A hydrometer executes simple harmonic motion when it is pushed down vertically in a liquid of density \(\rho\). If the mass of hydrometer is \(m\) and the radius of the hydrometer tube is \(r\), then the time period of oscillation is

• A. \(\displaystyle T=2\pi\sqrt{\frac{m}{\pi r^2\rho g}}\)
• B. \(\displaystyle T=2\pi\sqrt{\frac{\pi r^2\rho g}{m}}\)
• C. \(\displaystyle T=\frac1{2\pi}\sqrt{\frac{m}{\pi r^2\rho g}}\)
• D. \(\displaystyle T=\frac1{2\pi}\sqrt{\frac{\pi r^2\rho g}{m}}\)

Hint:

A floating body performs SHM because a small displacement changes the buoyant force proportionally to displacement, producing a restoring force.

Answer 1

The Correct Option is A

Step 1: Find the restoring force.
Suppose the hydrometer is pushed down by a small distance \(x\).
The additional volume of liquid displaced is
\[ \Delta V=A x \] where \(A\) is the cross-sectional area of the tube.
Since the radius of the tube is \(r\),
\[ A=\pi r^2 \]
Hence,
\[ \Delta V=\pi r^2x \]

Step 2: Calculate the additional buoyant force.
Additional buoyant force is equal to the weight of the displaced liquid.
Therefore,
\[ F=\rho g\Delta V \]
\[ F=\rho g(\pi r^2x) \]
\[ F=\pi r^2\rho gx \]
This force acts upward and opposes the displacement.

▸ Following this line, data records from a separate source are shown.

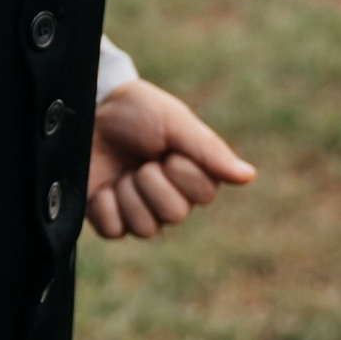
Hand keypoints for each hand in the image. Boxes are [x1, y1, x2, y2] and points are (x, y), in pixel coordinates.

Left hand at [86, 78, 255, 241]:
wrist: (92, 109)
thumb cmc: (137, 112)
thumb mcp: (175, 122)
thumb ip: (209, 151)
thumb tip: (248, 176)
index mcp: (194, 177)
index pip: (203, 194)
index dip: (182, 170)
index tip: (168, 150)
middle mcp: (171, 200)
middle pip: (174, 214)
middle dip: (152, 181)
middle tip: (142, 160)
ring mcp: (140, 213)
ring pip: (145, 228)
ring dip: (129, 193)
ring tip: (123, 171)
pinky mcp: (109, 220)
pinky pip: (114, 230)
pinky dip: (105, 205)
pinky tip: (104, 185)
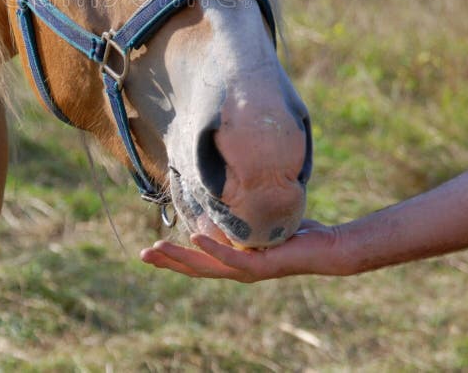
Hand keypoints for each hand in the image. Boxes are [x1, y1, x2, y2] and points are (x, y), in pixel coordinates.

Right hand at [140, 220, 345, 280]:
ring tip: (157, 248)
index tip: (150, 251)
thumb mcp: (259, 222)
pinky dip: (210, 248)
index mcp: (234, 261)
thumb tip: (221, 197)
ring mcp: (247, 270)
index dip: (173, 259)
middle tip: (143, 255)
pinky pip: (230, 257)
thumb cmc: (295, 233)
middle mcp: (237, 269)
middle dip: (167, 262)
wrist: (325, 248)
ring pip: (206, 266)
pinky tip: (192, 238)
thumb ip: (239, 218)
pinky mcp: (259, 265)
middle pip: (194, 268)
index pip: (197, 262)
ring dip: (180, 258)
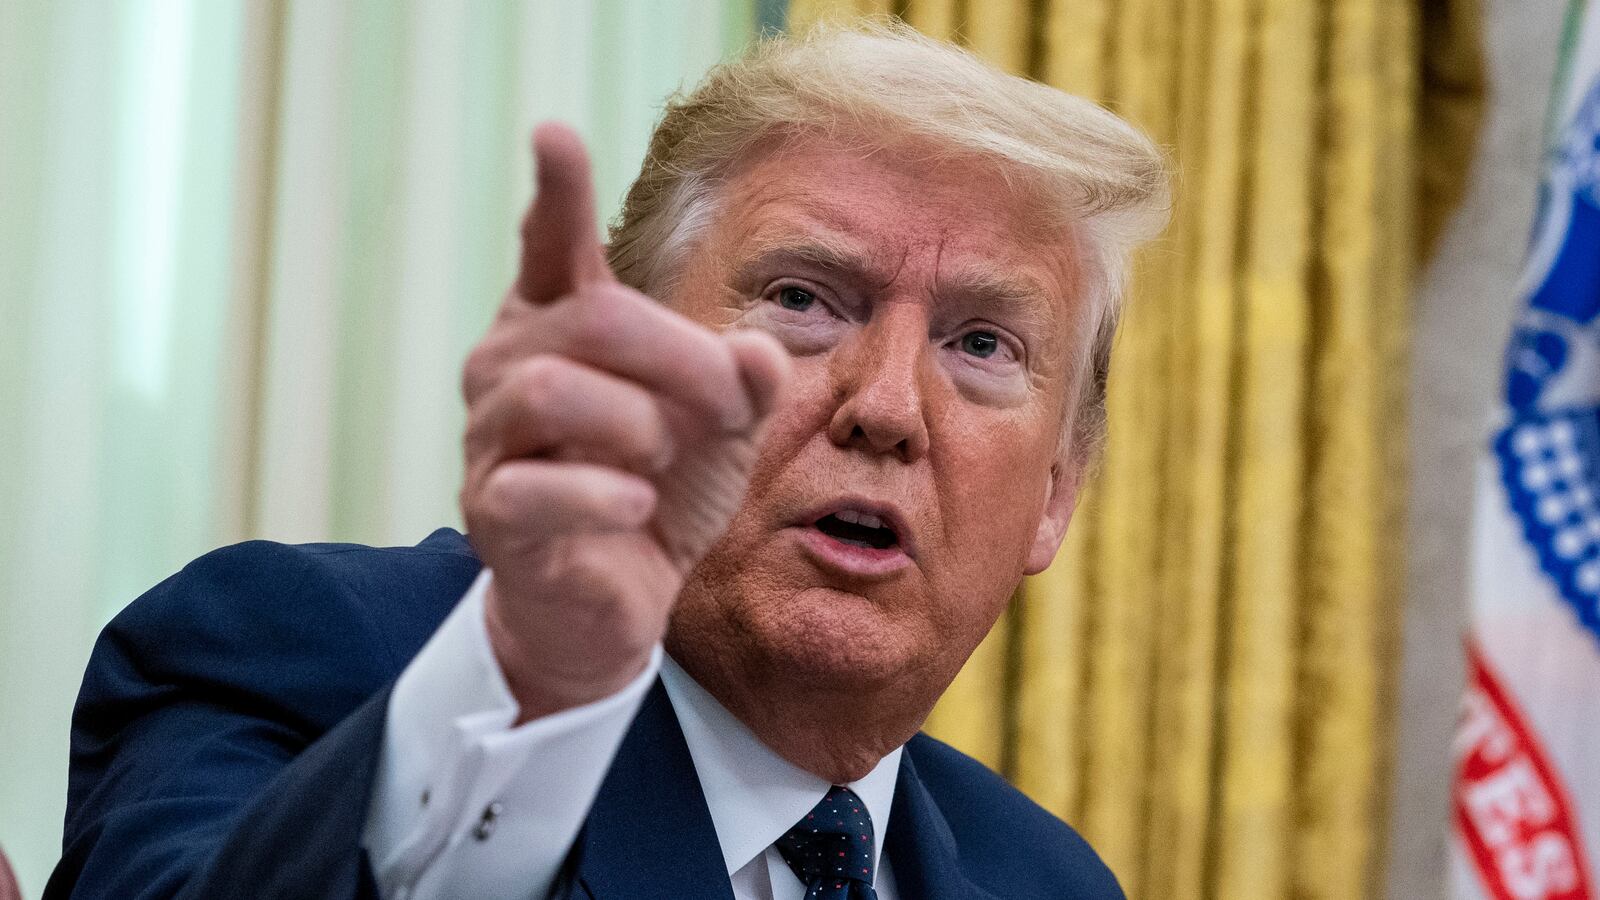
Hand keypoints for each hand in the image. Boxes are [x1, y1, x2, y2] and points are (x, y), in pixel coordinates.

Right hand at [460, 123, 789, 721]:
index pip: (551, 247)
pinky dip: (601, 494)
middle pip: (590, 319)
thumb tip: (754, 350)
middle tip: (728, 404)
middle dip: (679, 357)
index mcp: (560, 326)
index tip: (553, 133)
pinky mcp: (491, 510)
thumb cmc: (658, 491)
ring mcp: (489, 438)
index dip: (555, 193)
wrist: (610, 603)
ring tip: (662, 463)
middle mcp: (508, 365)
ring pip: (549, 390)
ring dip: (637, 425)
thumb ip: (741, 378)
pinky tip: (637, 508)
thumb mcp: (720, 427)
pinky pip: (535, 486)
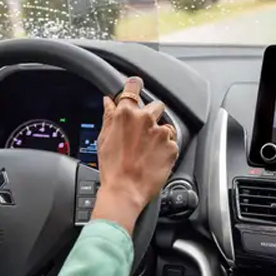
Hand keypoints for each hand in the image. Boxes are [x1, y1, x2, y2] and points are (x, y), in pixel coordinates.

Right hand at [91, 77, 178, 234]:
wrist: (125, 191)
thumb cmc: (112, 168)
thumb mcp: (104, 139)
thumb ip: (109, 117)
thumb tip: (108, 102)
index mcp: (126, 114)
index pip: (133, 87)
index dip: (135, 85)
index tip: (137, 84)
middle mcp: (145, 119)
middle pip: (156, 105)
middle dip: (152, 115)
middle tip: (144, 132)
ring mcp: (161, 133)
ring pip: (166, 125)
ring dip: (160, 133)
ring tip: (149, 151)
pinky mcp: (172, 146)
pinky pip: (172, 142)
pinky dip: (166, 149)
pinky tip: (154, 159)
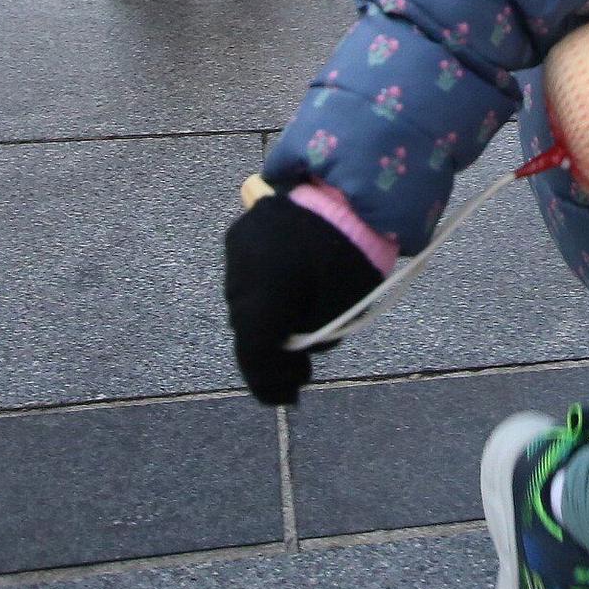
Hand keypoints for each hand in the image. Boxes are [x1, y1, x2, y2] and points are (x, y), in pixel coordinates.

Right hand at [222, 192, 382, 404]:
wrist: (349, 191)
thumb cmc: (352, 254)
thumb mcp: (338, 309)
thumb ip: (308, 339)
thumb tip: (293, 353)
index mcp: (266, 294)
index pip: (253, 353)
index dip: (267, 383)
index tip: (287, 397)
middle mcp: (241, 273)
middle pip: (246, 328)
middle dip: (271, 350)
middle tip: (300, 365)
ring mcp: (236, 250)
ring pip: (243, 301)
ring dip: (265, 317)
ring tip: (297, 323)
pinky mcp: (239, 232)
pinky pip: (245, 274)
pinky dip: (262, 289)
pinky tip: (288, 289)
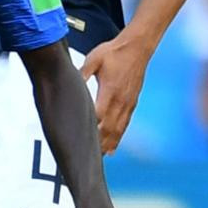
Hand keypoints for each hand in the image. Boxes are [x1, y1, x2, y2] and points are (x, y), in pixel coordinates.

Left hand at [80, 34, 154, 153]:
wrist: (137, 48)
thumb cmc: (113, 52)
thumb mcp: (93, 59)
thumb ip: (82, 73)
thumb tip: (70, 84)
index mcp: (109, 90)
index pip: (98, 115)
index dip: (89, 129)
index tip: (80, 141)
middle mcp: (121, 101)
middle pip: (108, 128)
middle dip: (98, 144)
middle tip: (87, 158)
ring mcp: (128, 104)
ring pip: (118, 130)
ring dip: (108, 145)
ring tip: (99, 159)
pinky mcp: (132, 104)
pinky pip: (125, 125)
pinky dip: (118, 139)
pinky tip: (113, 148)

Hence, restoring force is
\[ F=-\pi r^2\rho gx \]

Step 3: Compare with SHM equation.
For simple harmonic motion, restoring force is
\[ F=-kx \]
Comparing,
\[ k=\pi r^2\rho g \]
The time period of SHM is
\[ T=2\pi\sqrt{\frac{m}{k}} \]
Substituting \(k=\pi r^2\rho g\),
\[ T=2\pi\sqrt{\frac{m}{\pi r^2\rho g}} \]

Step 4: Final conclusion.
Hence, the time period of oscillation is
\[ \boxed{T=2\pi\sqrt{\frac{m}{\pi r^2\rho g}}} \]